Mario Manríquez es un sanmartinense al que el aislamiento le generó lo que a muchos: preguntarse qué más se puede hacer adentro de casa. Llegado ese punto, la pintura apareció como posibilidad de pasar un rato, y el resultado fue distinto al esperado: los dibujos cobraban una vida que sorprendía, y que pedía continuar. Los cuadros van saliendo y son cada vez mejores.
“Con la cuarentena llegó un momento que ya no sabía más qué hacer, ya había hecho de todo: muebles para las llaves, para los zapatos, me armé un lugar para entrenar… Ya no sabía más que hacer, se me hacían muy largos los días, y así fue como empecé: estábamos acá en casa y vi que a la pared de la escalera le faltaba algo: así que hice estas amapolas. No lo podíamos creer, porque yo nunca había pintado, y como que quedó realista”, reconoce Mario.
“Me sorprendí con todo esto, porque siento que no me cuesta: empiezo y voy viendo cómo se va transformando, cómo va tomando vida”, dice asombrado de sí mismo.

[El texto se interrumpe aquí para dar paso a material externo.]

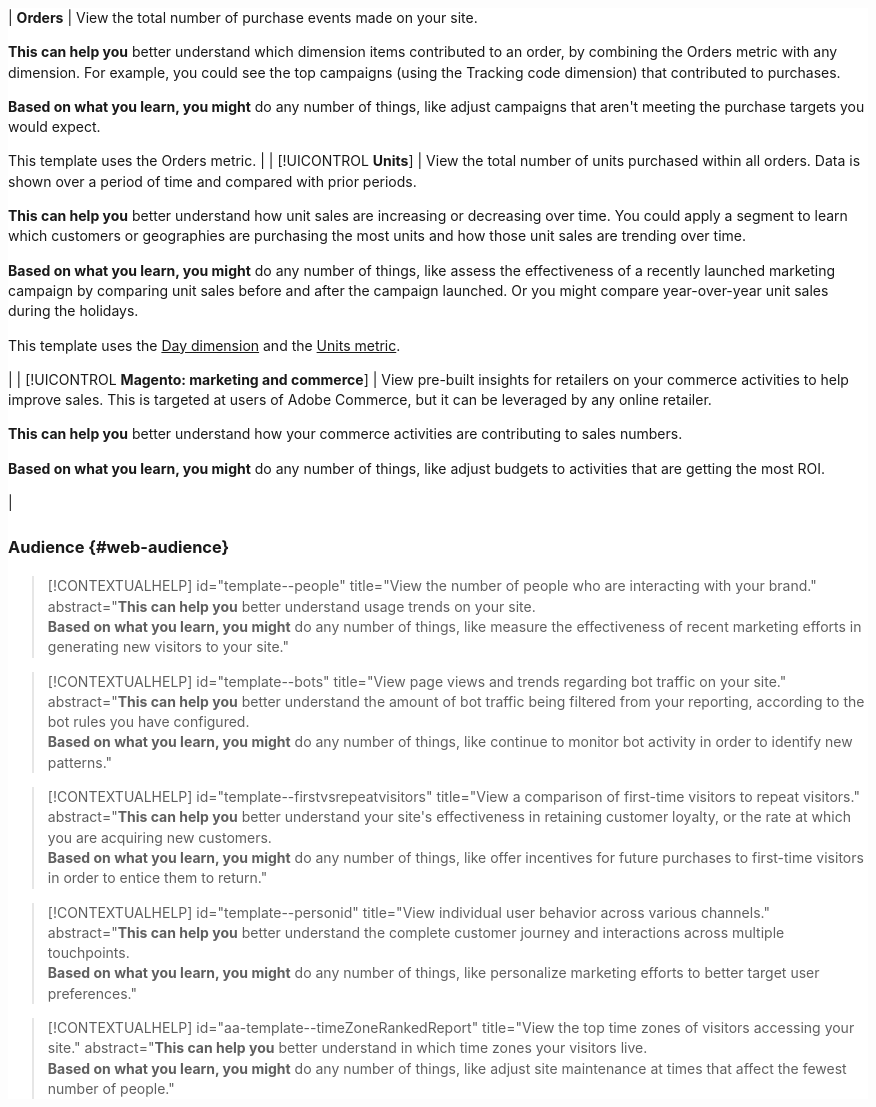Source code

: | **Orders** | View the total number of purchase events made on your site. <p>**This can help you** better understand which dimension items contributed to an order, by combining the Orders metric with any dimension. For example, you could see the top campaigns (using the Tracking code dimension) that contributed to purchases.</p><p>**Based on what you learn, you might** do any number of things, like adjust campaigns that aren't meeting the purchase targets you would expect. </p><p>This template uses the Orders metric. |
| [!UICONTROL **Units**] | View the total number of units purchased within all orders. Data is shown over a period of time and compared with prior periods. <p>**This can help you** better understand how unit sales are increasing or decreasing over time. You could apply a segment to learn which customers or geographies are purchasing the most units and how those unit sales are trending over time.</p><p>**Based on what you learn, you might** do any number of things, like assess the effectiveness of a recently launched marketing campaign by comparing unit sales before and after the campaign launched. Or you might compare year-over-year unit sales during the holidays.</p><p>This template uses the [Day dimension](/help/components/dimensions/day.md) and the [Units metric](/help/components/metrics/units.md).</p>  |
| [!UICONTROL **Magento: marketing and commerce**] | View pre-built insights for retailers on your commerce activities to help improve sales. This is targeted at users of Adobe Commerce, but it can be leveraged by any online retailer. <p>**This can help you** better understand how your commerce activities are contributing to sales numbers.</p><p>**Based on what you learn, you might** do any number of things, like adjust budgets to activities that are getting the most ROI.</p>  |

### Audience {#web-audience}





>[!CONTEXTUALHELP]
>id="template--people"
>title="View the number of people who are interacting with your brand."
>abstract="**This can help you** better understand usage trends on your site.<br/>**Based on what you learn, you might** do any number of things, like measure the effectiveness of recent marketing efforts in generating new visitors to your site."





>[!CONTEXTUALHELP]
>id="template--bots"
>title="View page views and trends regarding bot traffic on your site."
>abstract="**This can help you** better understand the amount of bot traffic being filtered from your reporting, according to the bot rules you have configured.<br/>**Based on what you learn, you might** do any number of things, like continue to monitor bot activity in order to identify new patterns."





>[!CONTEXTUALHELP]
>id="template--firstvsrepeatvisitors"
>title="View a comparison of first-time visitors to repeat visitors."
>abstract="**This can help you** better understand your site's effectiveness in retaining customer loyalty, or the rate at which you are acquiring new customers.<br/>**Based on what you learn, you might** do any number of things, like offer incentives for future purchases to first-time visitors in order to entice them to return."





>[!CONTEXTUALHELP]
>id="template--personid"
>title="View individual user behavior across various channels."
>abstract="**This can help you** better understand the complete customer journey and interactions across multiple touchpoints.<br/>**Based on what you learn, you might** do any number of things, like personalize marketing efforts to better target user preferences."





>[!CONTEXTUALHELP]
>id="aa-template--timeZoneRankedReport"
>title="View the top time zones of visitors accessing your site."
>abstract="**This can help you** better understand in which time zones your visitors live.<br/>**Based on what you learn, you might** do any number of things, like adjust site maintenance at times that affect the fewest number of people."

Y las amapolas de la escalera fueron solo el principio: “Después de eso quise pintar un cuadro, pero, como los bastidores son tan caros, agarré unas maderas que me sobraron de una obra. Las lijé y empecé a pintarlas. Le decía a Flor (mi esposa) que me eligiera animales que fueran difíciles, y al hacerlos me daba cuenta de que no me costaba tanto. Ya salieron un montón de cuadros”.
Así, Mario empezó a pintar con lo que había: retazos de madera a modo de bastidor, y las pinturas que hubiera a mano: “Durante la cuarentena conseguir acrílicos era dificilísimo, así que para los primeros cuadros usé pintura asfáltica que me había sobrado de la obra, porque no tenía negro. Después me pude comprar algunas, así que ahora sí tengo, esto es oro para mí ahora”.
Y este vínculo con la pintura parece ser un descubrimiento que vino para quedarse: “Ojalá un día pueda llegar a pagarme un curso para poder perfeccionar un poco, y capaz el día de mañana pueda ser pintor. Hoy soy cocinero, pero quizás un día pueda dedicarme a pintar. Creo que para mi vieja sería un honor que uno de sus siete hijos le haya salido pintor”. Su madre pintaba, pero cuando le decía a Mario y a sus hermanos de ponerse a pintar, todavía no había llegado el momento justo: “no le dábamos bolilla, para nosotros era todo fútbol”.
Si bien la pintura no venía siendo una actividad para Mario antes de la cuarentena, lo artístico viene rozando su vida desde hace tiempo: se dedica al arte culinario hace tiempo, haciendo cocina para eventos y viandas (aquí su Facebook). Y los eventos incluyen nada menos que tallado en frutas: cisnes hechos en manzana, flores hechas en zanahoria.
La carpintería y la construcción también ya se venían manifestando: “Mi papá era constructor, yo lo ayudaba de chiquito en las obras. Cuando hace unos años nos dijeron que no nos renovaban el contrato de alquiler decidimos hacernos la casa, y dije de hacerla yo, y salió”.
Su historia es una invitación a darse el tiempo para crear: “Yo sé que con la cuarenta muchos están desesperados, que ya no saben qué hacer. Yo me puse a hacer esto y salió bien, quizás otras personas también se pueden poner a pintar, o a hacer otra cosa. Y sale, si uno le pone empeño, sale”.